What follows is a set of entries. Repeat them exactly, but not their pictures.

*** Opening Data to use ***

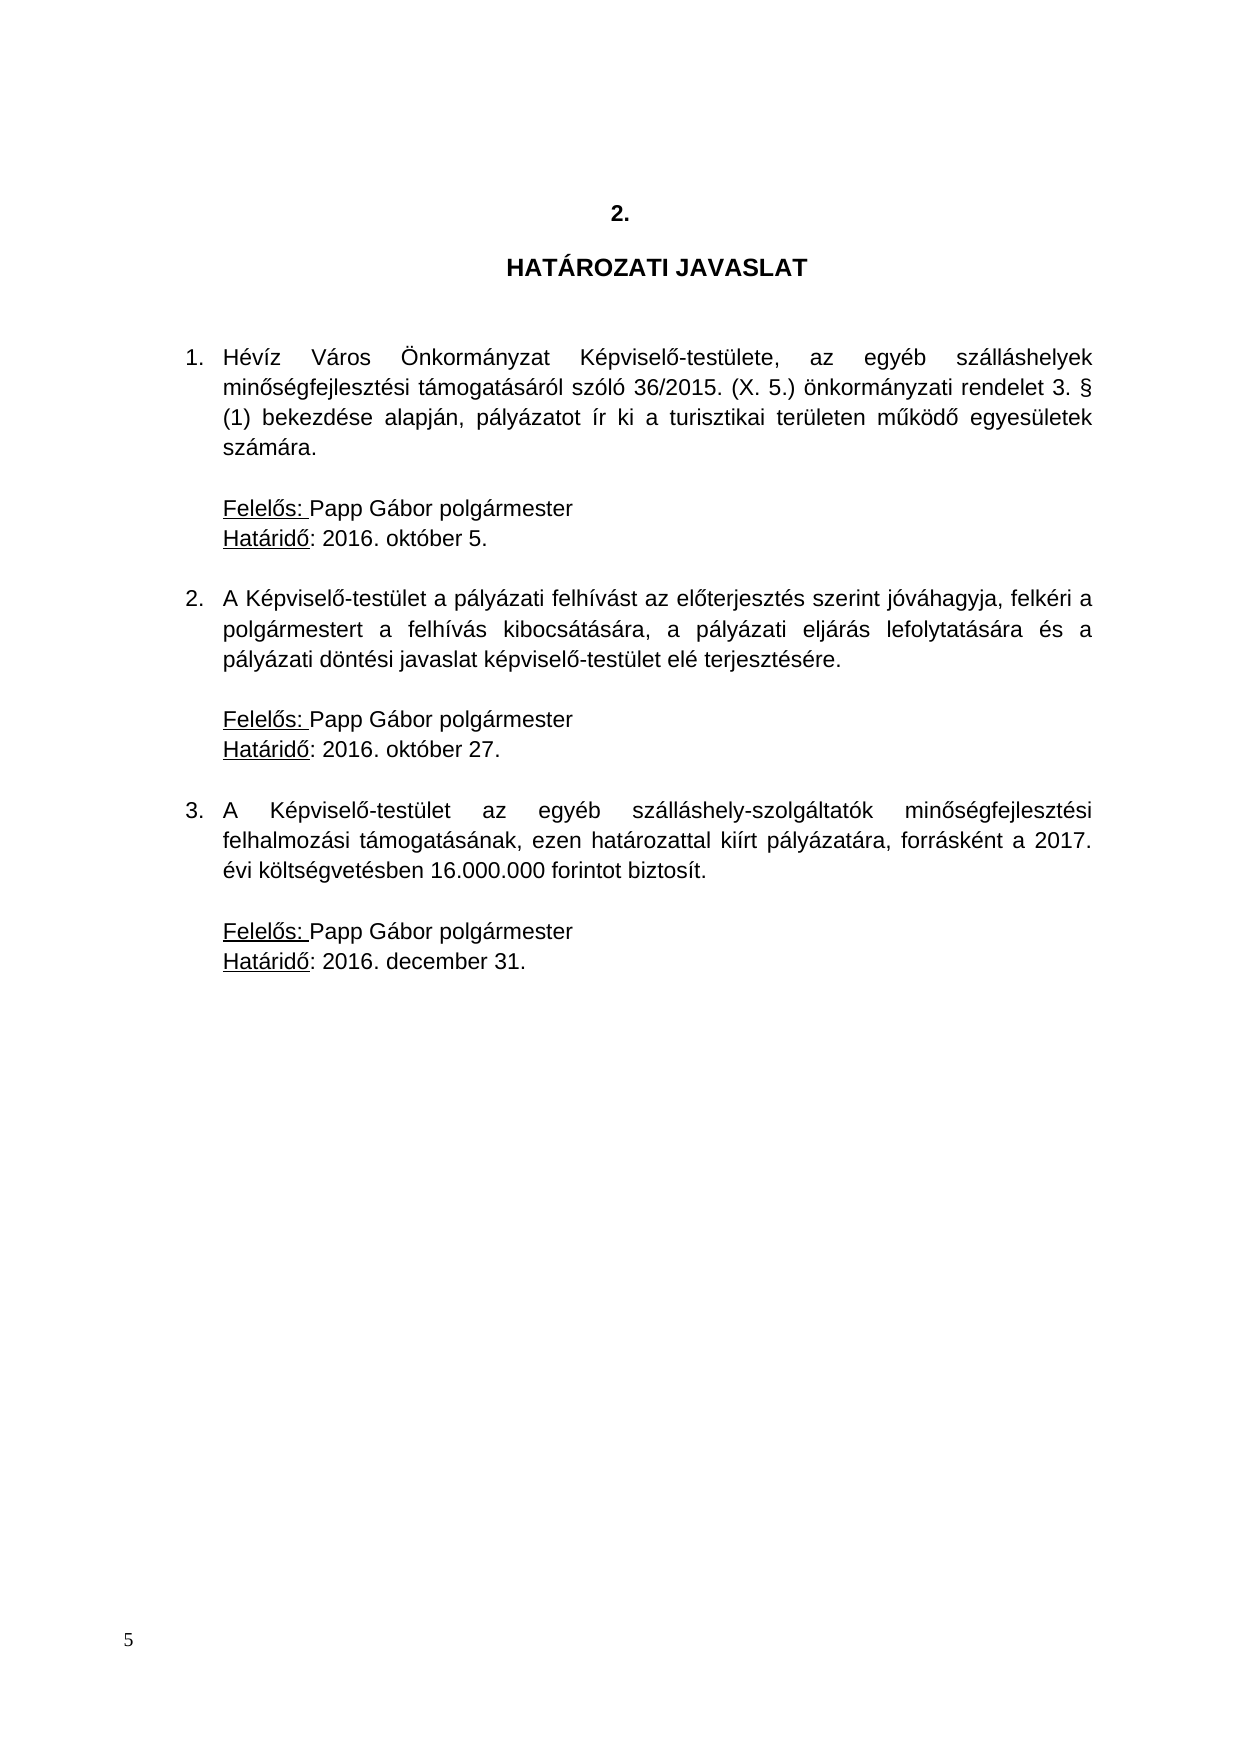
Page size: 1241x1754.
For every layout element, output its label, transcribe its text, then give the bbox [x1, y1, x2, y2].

subtitle Határidő: 2016. december 31. [223, 948, 1093, 974]
list Hévíz Város Önkormányzat Képviselő-testülete, az egyéb szálláshelyek minőségfejlesztési támogatásáról szóló 36/2015. (X. 5.) önkormányzati rendelet 3. § (1) bekezdése alapján, pályázatot ír ki a turisztikai területen működő egyesületek számára. [185, 344, 1093, 461]
subtitle Felelős: Papp Gábor polgármester [223, 918, 1093, 944]
list A Képviselő-testület az egyéb szálláshely-szolgáltatók minőségfejlesztési felhalmozási támogatásának, ezen határozattal kiírt pályázatára, forrásként a 2017. évi költségvetésben 16.000.000 forintot biztosít. [185, 797, 1093, 884]
subtitle Határidő: 2016. október 5. [223, 525, 1093, 551]
subtitle Felelős: Papp Gábor polgármester [223, 495, 1093, 521]
subtitle Határidő: 2016. október 27. [223, 736, 1093, 763]
list A Képviselő-testület a pályázati felhívást az előterjesztés szerint jóváhagyja, felkéri a polgármestert a felhívás kibocsátására, a pályázati eljárás lefolytatására és a pályázati döntési javaslat képviselő-testület elé terjesztésére. [185, 585, 1093, 672]
text 2. [148, 200, 1093, 227]
subtitle HATÁROZATI JAVASLAT [148, 253, 1093, 282]
subtitle Felelős: Papp Gábor polgármester [223, 706, 1093, 733]
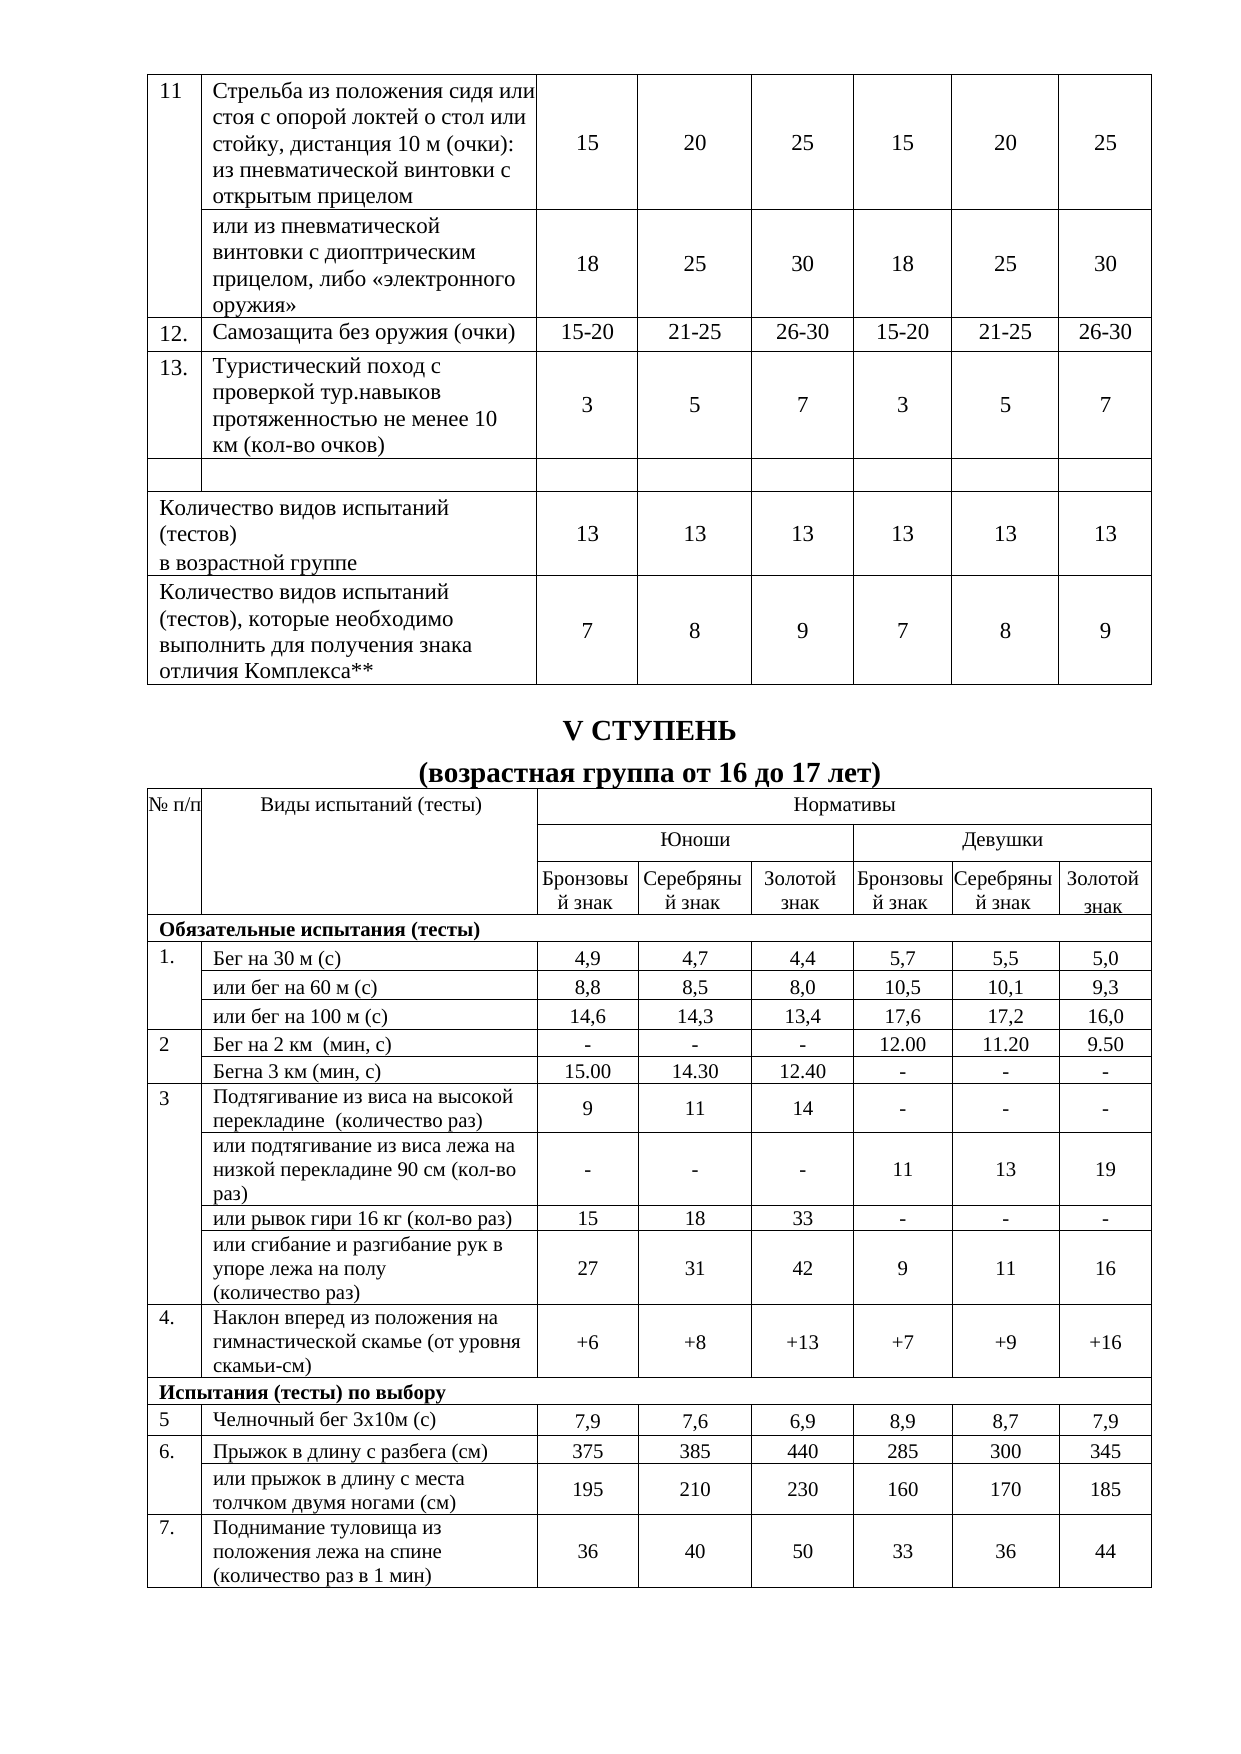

*** Closing Data to use ***

**Finished task:**
Page size: 1241x1754.
For every layout element, output its label, transcribe its text, then give the bbox [x1, y1, x2, y2].

subtitle Határidő: 2016. december 31. [223, 948, 1093, 974]
list Hévíz Város Önkormányzat Képviselő-testülete, az egyéb szálláshelyek minőségfejlesztési támogatásáról szóló 36/2015. (X. 5.) önkormányzati rendelet 3. § (1) bekezdése alapján, pályázatot ír ki a turisztikai területen működő egyesületek számára. [185, 344, 1093, 461]
subtitle Felelős: Papp Gábor polgármester [223, 918, 1093, 944]
list A Képviselő-testület az egyéb szálláshely-szolgáltatók minőségfejlesztési felhalmozási támogatásának, ezen határozattal kiírt pályázatára, forrásként a 2017. évi költségvetésben 16.000.000 forintot biztosít. [185, 797, 1093, 884]
subtitle Határidő: 2016. október 5. [223, 525, 1093, 551]
subtitle Felelős: Papp Gábor polgármester [223, 495, 1093, 521]
subtitle Határidő: 2016. október 27. [223, 736, 1093, 763]
list A Képviselő-testület a pályázati felhívást az előterjesztés szerint jóváhagyja, felkéri a polgármestert a felhívás kibocsátására, a pályázati eljárás lefolytatására és a pályázati döntési javaslat képviselő-testület elé terjesztésére. [185, 585, 1093, 672]
text 2. [148, 200, 1093, 227]
subtitle HATÁROZATI JAVASLAT [148, 253, 1093, 282]
subtitle Felelős: Papp Gábor polgármester [223, 706, 1093, 733]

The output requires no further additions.